The world is changing, shifting, and getting more intense and small all the time. With these and many other changes, there is an increased need to hire contractors and consultants that have deep and diverse experience within a given field. Over the past 10 years of being a consultant and coach, I have learned through my own experience and through many others a few tricks to be effective at each engagement. More importantly, I have learned a few mistakes that are critical to avoid if you want to make a lasting impact and be viewed as an important member of your client’s team.
1. Believing That You Are the Best
When a client hires you as a contractor or consultant, it is of the utmost importance to show humility and a desire to learn. I have witnessed, and done this mistake myself, a consultant assume that they know best, that they have all the answers, and that the client needs that person’s help or the client will be doomed. This mistake not only creates a challenging working situation, it also creates issues for the consultant’s career as this attitude is discussed and told to many others in the clients organization as well as given as feedback to your own company.

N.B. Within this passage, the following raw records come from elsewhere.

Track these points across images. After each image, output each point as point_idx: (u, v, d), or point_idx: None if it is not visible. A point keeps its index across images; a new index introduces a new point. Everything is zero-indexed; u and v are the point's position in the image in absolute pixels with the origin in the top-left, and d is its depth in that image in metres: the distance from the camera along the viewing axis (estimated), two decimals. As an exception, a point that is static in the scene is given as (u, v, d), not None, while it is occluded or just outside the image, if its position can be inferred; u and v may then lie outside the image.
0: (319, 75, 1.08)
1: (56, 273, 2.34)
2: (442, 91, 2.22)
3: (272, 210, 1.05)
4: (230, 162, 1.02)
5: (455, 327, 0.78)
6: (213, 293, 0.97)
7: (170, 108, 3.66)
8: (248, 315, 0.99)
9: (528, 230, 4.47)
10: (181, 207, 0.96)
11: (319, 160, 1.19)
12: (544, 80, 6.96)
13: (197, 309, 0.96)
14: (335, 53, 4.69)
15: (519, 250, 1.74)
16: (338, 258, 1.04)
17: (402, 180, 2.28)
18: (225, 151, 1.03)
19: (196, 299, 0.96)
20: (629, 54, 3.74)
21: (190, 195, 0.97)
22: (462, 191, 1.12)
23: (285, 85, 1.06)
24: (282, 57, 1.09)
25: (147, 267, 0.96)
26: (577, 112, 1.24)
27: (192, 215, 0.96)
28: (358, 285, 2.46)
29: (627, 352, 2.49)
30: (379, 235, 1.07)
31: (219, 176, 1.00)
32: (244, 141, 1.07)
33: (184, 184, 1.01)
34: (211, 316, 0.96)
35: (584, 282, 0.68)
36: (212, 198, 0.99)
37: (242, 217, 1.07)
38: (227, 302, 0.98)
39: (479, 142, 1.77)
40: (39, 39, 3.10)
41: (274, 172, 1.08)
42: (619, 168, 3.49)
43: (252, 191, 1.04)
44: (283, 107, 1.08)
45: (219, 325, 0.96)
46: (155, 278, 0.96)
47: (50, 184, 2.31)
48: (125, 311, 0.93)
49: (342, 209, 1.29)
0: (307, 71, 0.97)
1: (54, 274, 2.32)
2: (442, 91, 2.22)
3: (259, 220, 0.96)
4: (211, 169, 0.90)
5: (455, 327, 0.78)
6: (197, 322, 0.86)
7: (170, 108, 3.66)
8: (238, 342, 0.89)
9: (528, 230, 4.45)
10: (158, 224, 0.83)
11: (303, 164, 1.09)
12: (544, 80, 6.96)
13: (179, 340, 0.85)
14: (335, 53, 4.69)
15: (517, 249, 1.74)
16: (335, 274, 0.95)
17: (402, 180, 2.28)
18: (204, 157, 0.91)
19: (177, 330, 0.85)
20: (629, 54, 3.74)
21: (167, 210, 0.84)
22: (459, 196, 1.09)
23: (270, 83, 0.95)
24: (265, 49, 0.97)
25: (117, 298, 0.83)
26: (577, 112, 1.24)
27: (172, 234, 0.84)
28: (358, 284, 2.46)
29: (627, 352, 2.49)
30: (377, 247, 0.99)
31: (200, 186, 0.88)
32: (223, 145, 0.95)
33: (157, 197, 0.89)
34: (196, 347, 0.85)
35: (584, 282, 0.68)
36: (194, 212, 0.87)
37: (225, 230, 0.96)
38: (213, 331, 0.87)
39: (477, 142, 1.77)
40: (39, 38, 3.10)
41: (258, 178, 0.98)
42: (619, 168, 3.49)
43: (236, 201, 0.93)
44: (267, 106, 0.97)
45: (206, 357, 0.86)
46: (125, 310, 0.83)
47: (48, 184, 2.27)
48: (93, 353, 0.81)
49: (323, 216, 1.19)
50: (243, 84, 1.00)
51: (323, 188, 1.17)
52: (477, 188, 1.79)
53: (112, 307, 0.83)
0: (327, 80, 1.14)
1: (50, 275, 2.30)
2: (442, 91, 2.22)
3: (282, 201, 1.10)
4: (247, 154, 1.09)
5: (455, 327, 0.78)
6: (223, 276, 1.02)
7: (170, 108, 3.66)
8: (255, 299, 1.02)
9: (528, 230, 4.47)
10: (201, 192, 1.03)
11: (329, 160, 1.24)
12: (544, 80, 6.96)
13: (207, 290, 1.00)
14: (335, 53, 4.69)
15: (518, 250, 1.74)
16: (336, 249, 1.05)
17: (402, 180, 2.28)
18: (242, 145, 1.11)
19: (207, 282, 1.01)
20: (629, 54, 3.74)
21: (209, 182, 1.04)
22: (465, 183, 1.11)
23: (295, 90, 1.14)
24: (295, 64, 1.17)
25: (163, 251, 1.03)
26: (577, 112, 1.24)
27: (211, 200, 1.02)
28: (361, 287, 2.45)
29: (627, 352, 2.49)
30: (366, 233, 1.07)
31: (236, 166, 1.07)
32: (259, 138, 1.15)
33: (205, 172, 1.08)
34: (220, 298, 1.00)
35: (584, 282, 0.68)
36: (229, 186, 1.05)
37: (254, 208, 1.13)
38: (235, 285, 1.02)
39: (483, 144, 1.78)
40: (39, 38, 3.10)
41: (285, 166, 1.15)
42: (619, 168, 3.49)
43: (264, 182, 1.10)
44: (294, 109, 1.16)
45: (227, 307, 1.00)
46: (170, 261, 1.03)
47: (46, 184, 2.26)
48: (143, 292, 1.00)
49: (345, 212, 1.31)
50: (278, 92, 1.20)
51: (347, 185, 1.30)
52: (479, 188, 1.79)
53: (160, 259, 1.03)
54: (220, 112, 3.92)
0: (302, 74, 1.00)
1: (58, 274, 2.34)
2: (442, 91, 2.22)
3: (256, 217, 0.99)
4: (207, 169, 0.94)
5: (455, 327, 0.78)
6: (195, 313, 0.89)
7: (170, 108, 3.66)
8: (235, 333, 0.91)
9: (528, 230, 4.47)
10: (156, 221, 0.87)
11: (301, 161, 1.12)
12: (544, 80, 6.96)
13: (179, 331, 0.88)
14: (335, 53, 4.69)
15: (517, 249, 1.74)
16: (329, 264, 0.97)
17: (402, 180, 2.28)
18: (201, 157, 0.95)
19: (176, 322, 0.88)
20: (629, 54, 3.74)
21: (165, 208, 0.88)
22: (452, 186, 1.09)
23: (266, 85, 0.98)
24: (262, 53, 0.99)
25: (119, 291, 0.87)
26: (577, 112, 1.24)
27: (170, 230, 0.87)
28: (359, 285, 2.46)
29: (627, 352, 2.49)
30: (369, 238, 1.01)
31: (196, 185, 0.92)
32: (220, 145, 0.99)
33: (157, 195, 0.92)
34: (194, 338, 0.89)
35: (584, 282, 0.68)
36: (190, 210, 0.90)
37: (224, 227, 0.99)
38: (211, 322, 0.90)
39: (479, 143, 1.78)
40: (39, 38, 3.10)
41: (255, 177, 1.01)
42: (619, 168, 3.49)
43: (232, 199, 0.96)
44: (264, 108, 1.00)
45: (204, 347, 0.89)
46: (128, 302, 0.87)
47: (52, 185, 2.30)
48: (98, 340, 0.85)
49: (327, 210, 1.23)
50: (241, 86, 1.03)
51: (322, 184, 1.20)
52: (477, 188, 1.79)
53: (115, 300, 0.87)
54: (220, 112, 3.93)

“Life is a long lesson in humility” — James M. Barrie
2. Working as a Single Consultant Without a Collaborators
Yes, they did hire you as a consultant. And, yes you have specific skills that are needed for this engagement. Great.! But, you are also hired into an ecosystem that requires you to play ball with others including peers and leaders. A big mistake is to work as if you are an island with all the necessary skills and abilities without seeking support, guidance, or help from others. An wise consultant seeks out a group of people to become aligned with so that the goals and activities done by him or her are more effective and have active supporters to see them to fruition.
“A strong team can take any crazy vision and turn it into reality” — John Carmack
3. Assuming That Things are Going Well
Once you start working with your client, you will take action to drive outcomes. This is good. But it is easy to assume that the work that you are doing is effective and what the clients wanted when you started the project. Don’t assume. Feedback is a powerful tool in the consultant’s arsenal — use is often and wisely. If you don’t seek feedback from your leaders and stakeholders, you run the risk of following a path that will yield no results. This could lead to a quick end to your contract.

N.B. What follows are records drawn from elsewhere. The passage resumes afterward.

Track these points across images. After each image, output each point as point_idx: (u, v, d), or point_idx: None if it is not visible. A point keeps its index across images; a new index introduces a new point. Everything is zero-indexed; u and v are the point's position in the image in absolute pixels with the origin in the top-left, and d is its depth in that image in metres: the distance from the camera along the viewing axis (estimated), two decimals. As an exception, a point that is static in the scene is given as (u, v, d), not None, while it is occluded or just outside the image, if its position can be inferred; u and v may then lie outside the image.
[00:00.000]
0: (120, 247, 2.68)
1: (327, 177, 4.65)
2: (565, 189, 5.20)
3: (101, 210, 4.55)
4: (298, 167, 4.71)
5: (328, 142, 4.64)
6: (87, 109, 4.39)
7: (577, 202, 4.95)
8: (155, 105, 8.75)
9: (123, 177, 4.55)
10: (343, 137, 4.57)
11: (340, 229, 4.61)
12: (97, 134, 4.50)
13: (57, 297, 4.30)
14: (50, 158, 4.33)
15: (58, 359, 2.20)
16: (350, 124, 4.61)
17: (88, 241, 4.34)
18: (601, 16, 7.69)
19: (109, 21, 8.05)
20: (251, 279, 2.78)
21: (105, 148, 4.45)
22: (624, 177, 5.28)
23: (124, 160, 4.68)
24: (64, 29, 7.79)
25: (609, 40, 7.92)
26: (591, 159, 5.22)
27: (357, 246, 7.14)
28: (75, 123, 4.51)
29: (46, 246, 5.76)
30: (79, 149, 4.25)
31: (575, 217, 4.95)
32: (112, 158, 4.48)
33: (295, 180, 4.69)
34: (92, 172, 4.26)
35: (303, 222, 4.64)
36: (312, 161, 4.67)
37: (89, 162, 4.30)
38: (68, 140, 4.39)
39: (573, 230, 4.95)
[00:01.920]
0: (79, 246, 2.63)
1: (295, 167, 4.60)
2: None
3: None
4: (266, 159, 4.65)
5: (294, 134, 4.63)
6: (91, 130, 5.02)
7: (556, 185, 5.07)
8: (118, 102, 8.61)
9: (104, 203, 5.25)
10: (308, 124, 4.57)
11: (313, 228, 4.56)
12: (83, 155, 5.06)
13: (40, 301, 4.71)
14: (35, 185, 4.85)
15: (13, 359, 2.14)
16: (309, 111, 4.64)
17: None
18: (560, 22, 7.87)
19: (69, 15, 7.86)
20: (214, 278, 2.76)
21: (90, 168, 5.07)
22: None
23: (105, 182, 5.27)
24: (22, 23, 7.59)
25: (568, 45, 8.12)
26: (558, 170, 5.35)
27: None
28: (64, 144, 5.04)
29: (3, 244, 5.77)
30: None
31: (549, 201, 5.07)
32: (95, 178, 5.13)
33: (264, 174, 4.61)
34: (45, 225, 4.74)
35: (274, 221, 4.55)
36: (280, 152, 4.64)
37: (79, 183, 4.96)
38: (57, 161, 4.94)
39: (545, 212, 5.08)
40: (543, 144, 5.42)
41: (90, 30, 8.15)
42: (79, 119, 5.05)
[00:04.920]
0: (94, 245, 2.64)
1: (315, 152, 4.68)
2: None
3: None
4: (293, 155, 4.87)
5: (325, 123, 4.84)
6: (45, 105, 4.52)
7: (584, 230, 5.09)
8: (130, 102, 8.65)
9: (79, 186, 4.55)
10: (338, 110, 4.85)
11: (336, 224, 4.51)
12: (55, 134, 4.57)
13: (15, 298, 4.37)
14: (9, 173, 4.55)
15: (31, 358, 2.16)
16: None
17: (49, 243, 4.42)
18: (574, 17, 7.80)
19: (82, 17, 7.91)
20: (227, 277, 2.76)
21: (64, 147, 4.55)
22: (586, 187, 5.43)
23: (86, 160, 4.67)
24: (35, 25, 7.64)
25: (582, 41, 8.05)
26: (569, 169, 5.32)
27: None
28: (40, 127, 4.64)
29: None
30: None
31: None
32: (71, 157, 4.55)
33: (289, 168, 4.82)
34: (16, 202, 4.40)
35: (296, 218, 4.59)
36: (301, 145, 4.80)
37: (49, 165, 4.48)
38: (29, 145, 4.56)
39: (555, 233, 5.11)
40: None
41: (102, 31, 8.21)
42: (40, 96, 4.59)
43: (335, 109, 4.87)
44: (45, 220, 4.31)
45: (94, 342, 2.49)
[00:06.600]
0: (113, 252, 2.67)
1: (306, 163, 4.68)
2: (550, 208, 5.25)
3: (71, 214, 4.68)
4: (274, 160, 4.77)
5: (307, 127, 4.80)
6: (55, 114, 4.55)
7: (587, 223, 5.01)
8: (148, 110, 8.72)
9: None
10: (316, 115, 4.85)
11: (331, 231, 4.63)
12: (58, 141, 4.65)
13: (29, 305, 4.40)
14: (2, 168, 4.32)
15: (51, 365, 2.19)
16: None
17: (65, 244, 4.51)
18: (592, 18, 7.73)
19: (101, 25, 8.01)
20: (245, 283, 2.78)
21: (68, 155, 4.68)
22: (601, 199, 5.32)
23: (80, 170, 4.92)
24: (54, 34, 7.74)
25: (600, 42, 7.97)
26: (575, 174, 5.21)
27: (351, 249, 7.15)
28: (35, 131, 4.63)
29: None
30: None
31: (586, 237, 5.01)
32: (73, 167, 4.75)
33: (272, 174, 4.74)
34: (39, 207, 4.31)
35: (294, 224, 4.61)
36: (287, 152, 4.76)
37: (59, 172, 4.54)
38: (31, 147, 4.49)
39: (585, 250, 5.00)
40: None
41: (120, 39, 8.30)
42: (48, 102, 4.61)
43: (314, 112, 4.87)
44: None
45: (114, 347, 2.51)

“Never assume the obvious is true” — William Safire
4. Avoiding Challenging Situations with Your Client
One of the main reasons to hire a contractor/consultant is that this person has an outside point view and, hopefully, is able to see dysfunction within the system. A key mistake would be to notice these problems and then do nothing about them. Don’t fall trap to the avoidance of conflict — instead jump in with skill, practice, and humility. Be sure to be clear on what you want the conversation to be about and what you don’t want it to be about. This will make it easier for others to lower their defences and look for a common solution.

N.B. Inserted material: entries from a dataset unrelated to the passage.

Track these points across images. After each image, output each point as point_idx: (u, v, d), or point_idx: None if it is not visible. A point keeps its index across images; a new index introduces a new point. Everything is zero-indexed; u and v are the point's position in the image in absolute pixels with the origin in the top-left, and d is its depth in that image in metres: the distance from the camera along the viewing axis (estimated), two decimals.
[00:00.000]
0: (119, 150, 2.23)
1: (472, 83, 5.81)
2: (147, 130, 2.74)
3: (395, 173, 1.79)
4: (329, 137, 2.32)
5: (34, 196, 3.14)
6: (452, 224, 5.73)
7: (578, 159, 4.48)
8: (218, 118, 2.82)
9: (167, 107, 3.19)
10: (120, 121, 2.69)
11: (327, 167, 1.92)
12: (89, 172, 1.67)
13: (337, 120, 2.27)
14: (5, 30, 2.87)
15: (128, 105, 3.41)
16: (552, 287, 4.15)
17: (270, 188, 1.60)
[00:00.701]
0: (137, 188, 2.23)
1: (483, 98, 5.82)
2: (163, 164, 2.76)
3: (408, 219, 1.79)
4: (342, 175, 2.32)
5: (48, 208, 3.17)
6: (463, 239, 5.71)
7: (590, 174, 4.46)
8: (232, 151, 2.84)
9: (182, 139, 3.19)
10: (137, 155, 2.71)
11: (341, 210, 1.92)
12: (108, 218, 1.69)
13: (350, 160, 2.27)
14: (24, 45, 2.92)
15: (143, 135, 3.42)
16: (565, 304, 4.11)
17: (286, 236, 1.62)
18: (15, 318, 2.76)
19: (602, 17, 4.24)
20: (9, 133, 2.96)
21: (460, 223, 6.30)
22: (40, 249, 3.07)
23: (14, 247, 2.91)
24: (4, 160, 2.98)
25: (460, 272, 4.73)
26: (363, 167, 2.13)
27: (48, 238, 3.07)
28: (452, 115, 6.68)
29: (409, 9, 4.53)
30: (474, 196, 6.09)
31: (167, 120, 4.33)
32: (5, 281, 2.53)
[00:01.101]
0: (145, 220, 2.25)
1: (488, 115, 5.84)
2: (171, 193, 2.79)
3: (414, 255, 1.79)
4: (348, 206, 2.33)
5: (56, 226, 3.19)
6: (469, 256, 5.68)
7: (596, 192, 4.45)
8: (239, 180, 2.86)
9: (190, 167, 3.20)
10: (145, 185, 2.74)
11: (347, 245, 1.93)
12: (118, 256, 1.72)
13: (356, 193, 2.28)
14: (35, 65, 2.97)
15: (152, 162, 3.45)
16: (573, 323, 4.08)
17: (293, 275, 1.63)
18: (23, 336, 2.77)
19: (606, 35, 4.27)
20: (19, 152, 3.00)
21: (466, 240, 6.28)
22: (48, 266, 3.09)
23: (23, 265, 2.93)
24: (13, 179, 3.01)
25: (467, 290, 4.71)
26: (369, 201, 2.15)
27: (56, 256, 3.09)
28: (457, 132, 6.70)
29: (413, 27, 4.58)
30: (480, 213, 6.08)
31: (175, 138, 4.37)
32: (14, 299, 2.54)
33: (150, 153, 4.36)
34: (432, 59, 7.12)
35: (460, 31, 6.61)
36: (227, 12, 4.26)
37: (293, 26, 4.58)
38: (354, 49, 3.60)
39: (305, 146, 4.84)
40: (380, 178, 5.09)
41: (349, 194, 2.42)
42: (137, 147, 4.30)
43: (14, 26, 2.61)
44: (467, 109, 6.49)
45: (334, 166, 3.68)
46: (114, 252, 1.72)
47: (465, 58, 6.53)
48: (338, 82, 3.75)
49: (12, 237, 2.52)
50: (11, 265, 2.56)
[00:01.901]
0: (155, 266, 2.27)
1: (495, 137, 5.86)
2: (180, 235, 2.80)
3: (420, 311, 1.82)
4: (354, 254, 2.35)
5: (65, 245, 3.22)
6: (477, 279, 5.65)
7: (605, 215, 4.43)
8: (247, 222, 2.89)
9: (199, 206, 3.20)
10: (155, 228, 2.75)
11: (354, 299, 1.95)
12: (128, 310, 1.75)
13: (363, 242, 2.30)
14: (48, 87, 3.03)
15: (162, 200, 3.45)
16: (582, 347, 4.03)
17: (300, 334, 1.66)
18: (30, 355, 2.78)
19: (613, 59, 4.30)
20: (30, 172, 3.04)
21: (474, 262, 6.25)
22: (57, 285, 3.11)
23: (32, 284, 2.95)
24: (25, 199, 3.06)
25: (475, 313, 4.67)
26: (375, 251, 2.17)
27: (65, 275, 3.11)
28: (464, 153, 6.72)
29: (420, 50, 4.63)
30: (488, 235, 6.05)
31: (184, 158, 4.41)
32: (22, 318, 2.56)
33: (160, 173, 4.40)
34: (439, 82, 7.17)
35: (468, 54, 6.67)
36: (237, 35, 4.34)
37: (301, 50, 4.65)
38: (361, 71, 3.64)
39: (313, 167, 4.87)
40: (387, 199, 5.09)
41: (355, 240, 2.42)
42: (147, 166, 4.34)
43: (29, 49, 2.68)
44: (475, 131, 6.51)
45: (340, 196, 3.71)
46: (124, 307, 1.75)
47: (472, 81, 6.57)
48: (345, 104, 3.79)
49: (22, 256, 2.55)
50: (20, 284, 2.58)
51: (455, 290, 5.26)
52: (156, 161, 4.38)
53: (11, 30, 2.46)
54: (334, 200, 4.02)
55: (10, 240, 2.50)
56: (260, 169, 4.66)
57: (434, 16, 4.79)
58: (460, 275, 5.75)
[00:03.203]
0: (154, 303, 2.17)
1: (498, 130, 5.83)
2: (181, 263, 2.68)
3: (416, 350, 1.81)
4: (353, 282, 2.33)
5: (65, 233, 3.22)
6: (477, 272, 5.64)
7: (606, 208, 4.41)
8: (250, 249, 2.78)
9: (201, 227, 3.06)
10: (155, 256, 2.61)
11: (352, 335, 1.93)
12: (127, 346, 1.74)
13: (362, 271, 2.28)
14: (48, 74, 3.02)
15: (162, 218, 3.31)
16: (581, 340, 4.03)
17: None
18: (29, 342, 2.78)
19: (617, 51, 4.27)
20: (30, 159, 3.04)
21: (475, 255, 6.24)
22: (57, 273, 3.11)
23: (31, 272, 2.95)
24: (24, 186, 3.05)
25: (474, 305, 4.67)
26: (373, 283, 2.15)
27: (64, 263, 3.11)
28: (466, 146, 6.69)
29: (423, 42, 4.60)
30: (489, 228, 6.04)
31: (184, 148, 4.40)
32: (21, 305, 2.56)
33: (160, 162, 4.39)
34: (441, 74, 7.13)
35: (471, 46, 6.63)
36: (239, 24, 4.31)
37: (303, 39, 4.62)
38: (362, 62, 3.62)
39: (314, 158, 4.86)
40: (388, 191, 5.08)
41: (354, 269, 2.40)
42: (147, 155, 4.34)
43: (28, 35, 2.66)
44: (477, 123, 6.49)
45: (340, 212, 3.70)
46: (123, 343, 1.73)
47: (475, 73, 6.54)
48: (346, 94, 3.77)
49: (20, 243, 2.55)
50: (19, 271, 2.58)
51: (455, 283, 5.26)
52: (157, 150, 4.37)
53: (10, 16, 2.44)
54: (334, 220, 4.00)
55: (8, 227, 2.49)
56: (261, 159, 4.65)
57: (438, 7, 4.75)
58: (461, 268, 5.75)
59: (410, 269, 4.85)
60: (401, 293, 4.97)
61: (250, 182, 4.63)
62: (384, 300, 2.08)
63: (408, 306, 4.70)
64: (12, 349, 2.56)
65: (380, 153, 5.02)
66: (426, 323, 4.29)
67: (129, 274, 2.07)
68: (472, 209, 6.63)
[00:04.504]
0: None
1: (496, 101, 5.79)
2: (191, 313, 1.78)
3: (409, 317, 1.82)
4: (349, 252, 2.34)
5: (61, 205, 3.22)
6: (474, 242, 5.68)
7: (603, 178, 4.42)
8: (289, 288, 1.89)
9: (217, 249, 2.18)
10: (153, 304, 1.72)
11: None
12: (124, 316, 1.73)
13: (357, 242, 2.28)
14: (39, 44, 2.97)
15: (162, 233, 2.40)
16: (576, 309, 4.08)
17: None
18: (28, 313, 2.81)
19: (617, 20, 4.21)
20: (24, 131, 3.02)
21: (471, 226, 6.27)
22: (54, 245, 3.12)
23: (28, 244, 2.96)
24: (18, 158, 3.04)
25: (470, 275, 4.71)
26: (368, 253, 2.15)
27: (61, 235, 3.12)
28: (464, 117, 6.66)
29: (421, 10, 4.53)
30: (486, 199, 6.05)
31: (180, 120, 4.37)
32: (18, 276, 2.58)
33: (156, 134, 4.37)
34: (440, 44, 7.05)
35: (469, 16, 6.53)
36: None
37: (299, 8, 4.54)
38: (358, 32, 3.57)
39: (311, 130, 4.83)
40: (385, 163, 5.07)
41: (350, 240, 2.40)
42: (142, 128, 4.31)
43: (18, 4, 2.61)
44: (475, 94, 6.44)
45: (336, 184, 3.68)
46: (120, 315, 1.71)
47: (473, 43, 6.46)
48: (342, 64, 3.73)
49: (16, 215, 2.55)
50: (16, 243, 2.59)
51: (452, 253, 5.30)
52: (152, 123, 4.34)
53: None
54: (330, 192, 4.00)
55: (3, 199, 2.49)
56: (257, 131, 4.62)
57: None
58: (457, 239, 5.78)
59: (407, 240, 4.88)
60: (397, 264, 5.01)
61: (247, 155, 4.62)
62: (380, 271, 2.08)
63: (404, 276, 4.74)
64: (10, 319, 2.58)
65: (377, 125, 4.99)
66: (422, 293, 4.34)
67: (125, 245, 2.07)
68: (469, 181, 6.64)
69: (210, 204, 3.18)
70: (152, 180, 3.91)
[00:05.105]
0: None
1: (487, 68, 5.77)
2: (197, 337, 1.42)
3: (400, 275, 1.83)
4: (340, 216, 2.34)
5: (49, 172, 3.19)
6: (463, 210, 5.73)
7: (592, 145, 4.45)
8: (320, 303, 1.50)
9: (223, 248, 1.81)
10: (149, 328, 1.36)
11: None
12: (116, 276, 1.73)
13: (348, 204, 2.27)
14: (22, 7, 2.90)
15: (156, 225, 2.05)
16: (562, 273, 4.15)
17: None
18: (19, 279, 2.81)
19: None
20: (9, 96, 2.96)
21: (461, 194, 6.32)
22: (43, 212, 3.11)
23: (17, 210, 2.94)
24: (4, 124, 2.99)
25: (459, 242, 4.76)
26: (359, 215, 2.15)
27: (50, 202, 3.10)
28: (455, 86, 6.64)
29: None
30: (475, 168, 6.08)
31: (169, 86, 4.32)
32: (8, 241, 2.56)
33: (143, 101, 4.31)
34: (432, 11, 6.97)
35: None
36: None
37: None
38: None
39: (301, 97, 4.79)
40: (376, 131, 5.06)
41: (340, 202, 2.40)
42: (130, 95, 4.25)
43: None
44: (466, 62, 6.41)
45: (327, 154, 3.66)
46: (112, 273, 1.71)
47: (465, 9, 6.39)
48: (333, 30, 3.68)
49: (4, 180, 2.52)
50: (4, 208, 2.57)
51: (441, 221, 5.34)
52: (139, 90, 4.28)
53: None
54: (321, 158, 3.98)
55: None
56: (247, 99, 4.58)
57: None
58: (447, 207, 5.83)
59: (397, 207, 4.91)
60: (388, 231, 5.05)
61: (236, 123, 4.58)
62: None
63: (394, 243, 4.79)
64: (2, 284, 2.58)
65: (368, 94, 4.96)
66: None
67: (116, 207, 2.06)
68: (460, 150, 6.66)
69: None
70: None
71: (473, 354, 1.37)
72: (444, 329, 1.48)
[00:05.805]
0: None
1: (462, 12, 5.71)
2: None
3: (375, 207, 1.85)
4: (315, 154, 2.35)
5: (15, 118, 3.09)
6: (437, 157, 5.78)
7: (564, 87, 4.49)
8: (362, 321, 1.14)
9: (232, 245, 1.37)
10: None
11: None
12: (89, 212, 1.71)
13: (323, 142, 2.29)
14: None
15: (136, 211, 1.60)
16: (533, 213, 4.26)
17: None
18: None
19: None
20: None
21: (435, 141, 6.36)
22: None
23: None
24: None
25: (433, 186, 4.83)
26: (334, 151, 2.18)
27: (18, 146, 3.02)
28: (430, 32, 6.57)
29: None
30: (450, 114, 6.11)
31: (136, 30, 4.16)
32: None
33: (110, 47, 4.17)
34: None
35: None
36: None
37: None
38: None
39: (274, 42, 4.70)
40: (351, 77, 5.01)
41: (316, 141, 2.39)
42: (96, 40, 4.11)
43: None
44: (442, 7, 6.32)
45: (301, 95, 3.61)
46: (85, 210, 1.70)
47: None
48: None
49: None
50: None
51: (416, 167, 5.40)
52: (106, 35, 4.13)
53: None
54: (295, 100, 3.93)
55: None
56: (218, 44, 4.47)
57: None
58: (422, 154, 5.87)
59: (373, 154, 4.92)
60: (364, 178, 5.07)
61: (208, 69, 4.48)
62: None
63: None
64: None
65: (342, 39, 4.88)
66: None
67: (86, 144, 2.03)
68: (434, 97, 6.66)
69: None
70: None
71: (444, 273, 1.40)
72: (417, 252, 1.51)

“Peace is not the absence of conflict, it is the ability to handle conflict by peaceful means” — Ronald Reagan
5. Believing that One Size Fits All
You have years of experience. You have seen many types of situations and needs. Yet, you employ the same approach to every client and every organization. Why? This mistake is not dangerous because you can cause harm and show an unwillingness to see other points of view. It also can restrict your ability to help other companies as they won’t see you as adaptable or creative in your thinking. There are many ways to add value and be respectful at the same time.
“Intelligence is the ability to adapt to change” — Stephen Hawking
Some Final Thoughts
As consultants, coaches, and contractors we can achieve success if we stay humble, work well with others, test our assumptions, work through conflict, and adapt our approach to each situation.
Good luck on becoming the best version of yourself as you continue to strive for excellence not perfection!